(Stored data entries)
- - -

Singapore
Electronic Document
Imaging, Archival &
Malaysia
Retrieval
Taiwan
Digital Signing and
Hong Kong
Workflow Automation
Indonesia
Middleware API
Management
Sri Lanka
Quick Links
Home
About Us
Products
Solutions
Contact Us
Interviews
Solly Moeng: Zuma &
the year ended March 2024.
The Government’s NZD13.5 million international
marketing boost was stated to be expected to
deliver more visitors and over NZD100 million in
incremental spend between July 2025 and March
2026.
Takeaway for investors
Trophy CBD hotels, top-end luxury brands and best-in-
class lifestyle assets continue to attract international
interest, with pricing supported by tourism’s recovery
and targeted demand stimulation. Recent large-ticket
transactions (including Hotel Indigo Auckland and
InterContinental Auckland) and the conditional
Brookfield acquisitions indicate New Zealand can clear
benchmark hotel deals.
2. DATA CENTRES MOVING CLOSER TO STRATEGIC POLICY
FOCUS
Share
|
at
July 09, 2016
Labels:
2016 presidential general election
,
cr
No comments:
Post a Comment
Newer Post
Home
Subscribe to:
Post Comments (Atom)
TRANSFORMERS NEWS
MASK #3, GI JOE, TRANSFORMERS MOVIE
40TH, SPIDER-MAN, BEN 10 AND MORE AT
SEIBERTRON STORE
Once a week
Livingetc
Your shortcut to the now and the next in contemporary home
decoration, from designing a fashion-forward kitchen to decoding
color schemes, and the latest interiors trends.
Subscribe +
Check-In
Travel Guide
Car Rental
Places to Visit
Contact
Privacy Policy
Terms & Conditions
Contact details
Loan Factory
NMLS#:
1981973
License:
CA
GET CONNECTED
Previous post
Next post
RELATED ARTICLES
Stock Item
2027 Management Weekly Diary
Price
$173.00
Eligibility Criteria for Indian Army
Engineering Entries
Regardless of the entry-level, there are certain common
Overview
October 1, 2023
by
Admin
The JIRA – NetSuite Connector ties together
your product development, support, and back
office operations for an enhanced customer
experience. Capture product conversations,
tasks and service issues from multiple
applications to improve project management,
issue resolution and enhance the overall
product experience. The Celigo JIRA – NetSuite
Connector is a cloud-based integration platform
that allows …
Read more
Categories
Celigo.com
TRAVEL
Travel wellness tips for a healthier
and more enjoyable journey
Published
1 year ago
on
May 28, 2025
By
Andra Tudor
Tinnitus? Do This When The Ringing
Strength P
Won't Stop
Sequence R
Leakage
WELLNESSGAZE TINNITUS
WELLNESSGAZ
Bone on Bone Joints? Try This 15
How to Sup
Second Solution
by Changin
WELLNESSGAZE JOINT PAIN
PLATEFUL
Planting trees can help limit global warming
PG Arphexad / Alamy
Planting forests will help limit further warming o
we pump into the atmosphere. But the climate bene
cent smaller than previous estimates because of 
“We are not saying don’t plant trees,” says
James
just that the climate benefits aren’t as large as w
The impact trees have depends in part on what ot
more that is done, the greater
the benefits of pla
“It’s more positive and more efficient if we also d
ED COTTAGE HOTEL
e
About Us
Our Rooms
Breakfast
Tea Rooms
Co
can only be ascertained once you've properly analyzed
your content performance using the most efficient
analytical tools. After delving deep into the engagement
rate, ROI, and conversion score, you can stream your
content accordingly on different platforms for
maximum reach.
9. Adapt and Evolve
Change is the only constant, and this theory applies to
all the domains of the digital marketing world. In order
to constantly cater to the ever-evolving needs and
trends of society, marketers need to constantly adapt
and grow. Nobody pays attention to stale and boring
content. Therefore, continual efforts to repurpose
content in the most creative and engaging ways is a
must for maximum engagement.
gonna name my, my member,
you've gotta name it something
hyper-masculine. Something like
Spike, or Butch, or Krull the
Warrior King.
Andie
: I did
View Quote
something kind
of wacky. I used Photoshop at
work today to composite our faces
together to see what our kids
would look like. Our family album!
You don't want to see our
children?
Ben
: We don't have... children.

- - -

▸ **TASK BRIEF**: Go through the records and count every line with the word "international"; the answer is the number alone.

▸ **REPLY TO THE EXERCISE**: 2